Granted, even these proposals sometimes contain items that liberals can like. Dave Camp’s proposal eliminates many terrible loopholes and even includes a financial services tax. That’s why these proposals intrigue us as much as they do; they offer crucial opportunity for the left to come forward with a robust alternative for tax policy that can orient the good in previous proposals towards a more progressive budgetary vision.
The following is a good, but by no means comprehensive, list of liberal tax reform proposals.

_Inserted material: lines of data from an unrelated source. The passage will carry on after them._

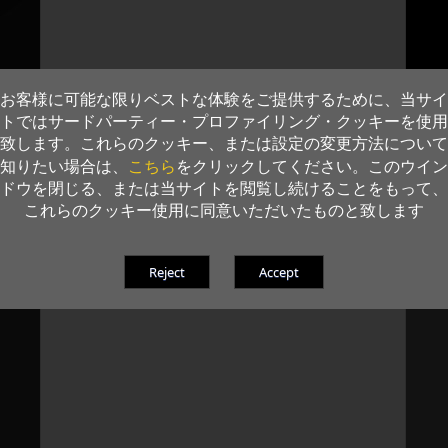
お客様に可能な限りベストな体験をご提供するために、当サイ
トではサードパーティー・プロファイリング・クッキーを使用
致します。これらのクッキー、または設定の変更方法について
こちら
知りたい場合は、
をクリックしてください。このウイン
ドウを閉じる、または当サイトを閲覧し続けることをもって、
これらのクッキー使用に同意いただいたものと致します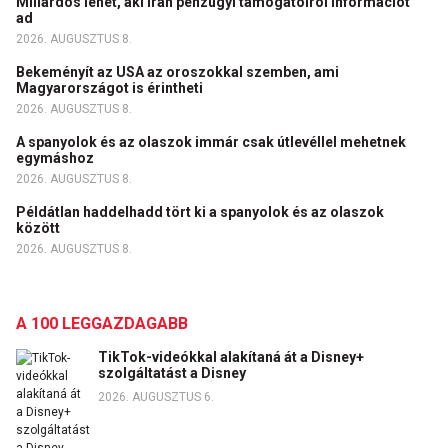
Millárdos lehet, aki Irán pénzügyi támogatóiról információt
ad
2026. AUGUSZTUS 8.
Bekeményít az USA az oroszokkal szemben, ami
Magyarországot is érintheti
2026. AUGUSZTUS 8.
A spanyolok és az olaszok immár csak útlevéllel mehetnek
egymáshoz
2026. AUGUSZTUS 8.
Példátlan haddelhadd tört ki a spanyolok és az olaszok
között
2026. AUGUSZTUS 8.
A 100 LEGGAZDAGABB
TikTok-videókkal alakítaná át a Disney+
szolgáltatást a Disney
2026. AUGUSZTUS 6.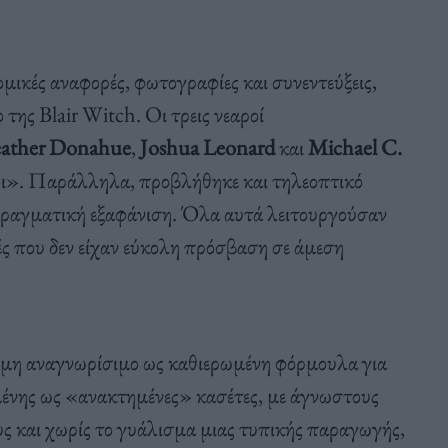
μικές αναφορές, φωτογραφίες και συνεντεύξεις,
της Blair Witch. Οι τρεις νεαροί
eather Donahue
,
Joshua Leonard
και
Michael C.
οι». Παράλληλα, προβλήθηκε και τηλεοπτικό
πραγματική εξαφάνιση. Όλα αυτά λειτουργούσαν
ς που δεν είχαν εύκολη πρόσβαση σε άμεση
ακόμη αναγνωρίσιμο ως καθιερωμένη φόρμουλα για
μένης ως «ανακτημένες» κασέτες, με άγνωστους
υς και χωρίς το γυάλισμα μιας τυπικής παραγωγής,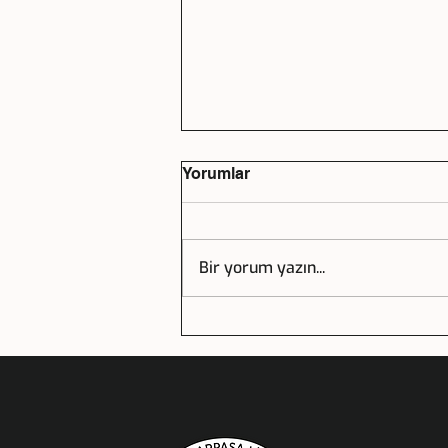
Yorumlar
Bir yorum yazın...
Haydarpaşa Lisesi 92.Yıl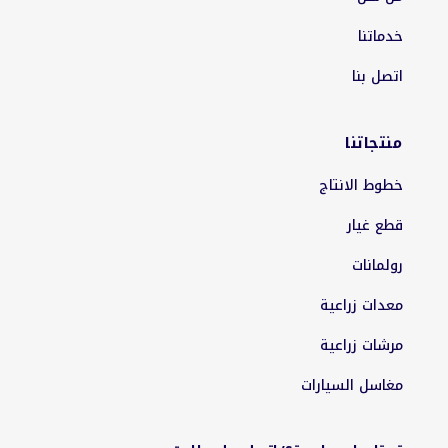
خدماتنا
اتصل بنا
منتجاتنا
خطوط الانتاج
قطع غيار
رولمانات
معدات زراعية
مرشات زراعية
مغاسل السيارات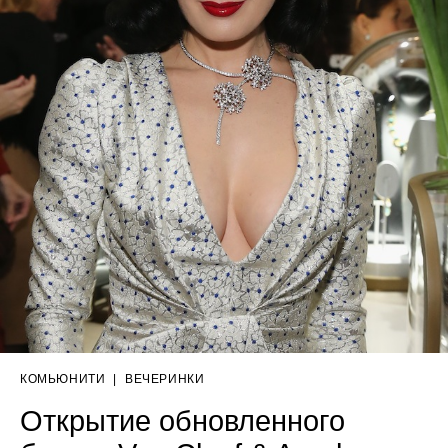
КОМЬЮНИТИ
|
ВЕЧЕРИНКИ
Открытие обновленного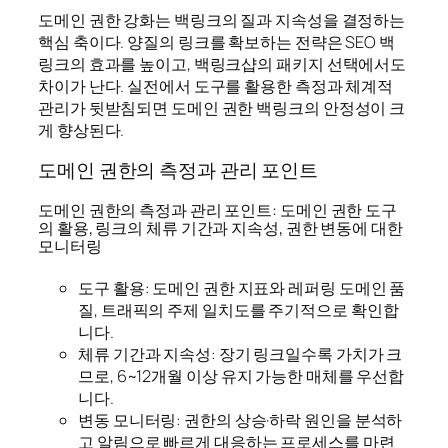
도메인 권한 강화는 백링크의 질과 지속성을 결정하는
핵심 축이다. 양질의 링크를 확보하는 전략은 SEO 백
링크의 효과를 높이고, 백링크샵의 패키지 선택에서도
차이가 난다. 실전에서 도구를 활용한 측정과 체계적
관리가 뒷받침되면 도메인 권한 백링크의 안정성이 크
게 향상된다.
도메인 권한의 측정과 관리 포인트
도메인 권한의 측정과 관리 포인트: 도메인 권한 도구
의 활용, 링크의 체류 기간과 지속성, 권한 변동에 대한
모니터링
도구 활용: 도메인 권한 지표와 레퍼링 도메인 품
질, 트래픽의 주제 일치도를 주기적으로 확인합
니다.
체류 기간과 지속성: 장기 링크일수록 가치가 크
므로, 6~12개월 이상 유지 가능한 매체를 우선합
니다.
변동 모니터링: 권한의 상승·하락 원인을 분석하
고 알림으로 빠르게 대응하는 프로세스를 마련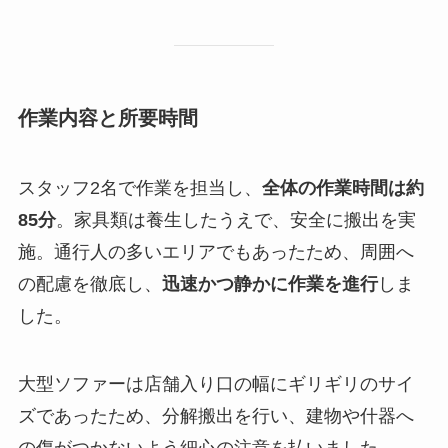
作業内容と所要時間
スタッフ2名で作業を担当し、
全体の作業時間は約
85分
。家具類は養生したうえで、安全に搬出を実
施。通行人の多いエリアでもあったため、周囲へ
の配慮を徹底し、
迅速かつ静かに作業を進行
しま
した。
大型ソファーは店舗入り口の幅にギリギリのサイ
ズであったため、分解搬出を行い、建物や什器へ
の傷がつかないよう細心の注意を払いました。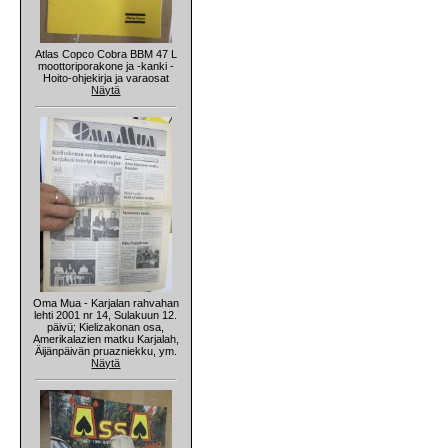
Atlas Copco Cobra BBM 47 L
moottoriporakone ja -kanki -
Hoito-ohjekirja ja varaosat
Näytä
Oma Mua - Karjalan rahvahan
lehti 2001 nr 14, Sulakuun 12.
päivü; Kielizakonan osa,
Amerikalazien matku Karjalah,
Äijänpäivän pruazniekku, ym.
Näytä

- Tax capital gains and income at the same rate
- Strong Estate Tax
- Crackdown on Foreign Tax Avoidance
- Alternative Tax Opportunities for Policy Purposes: Carbon Tax, Financial Services Tax, Land Tax, etc.
- Retain and Expand tax credits that offer a fundamental policy purpose: child tax credit, research, green-energy, EITC, state and local, energy, college, etc. (to name a few) while eliminating any that don’t; consolidate credits that serve a similar function
- Long term rate structure should strive to be as progressive as is possible; burden of payment should remain with the rich and be strengthened by including surtaxes on the highest income levels
- Possible Progressive Structure on Corporate Tax Rates while aiming to lower tax rates in the long term on low income earners, middle income earners, as well as small/medium size businesses in comparison to their more affluent counterparts
At the end of the day,the question we must ask ourselves is whether achieving simplicity and clarity only lend themselves to a vision resembling Congressmen Camp’s? That simply isn’t the case. The tax code isn’t complex because it has too many brackets; it’s complex because of countless amendments, exemptions, deductions, etc. that were placed in the tax code year after year for random activities or entities that ultimately serve no public purpose. Get rid of those, simplify the rest, and you can still end up with a code capable of being used as a powerful policy instrument and proof that stripping the code of junk doesn’t mean getting rid of the things that constitute genuinely good policy.
This isn’t the last you’ve heard from me on tax reform, I promise!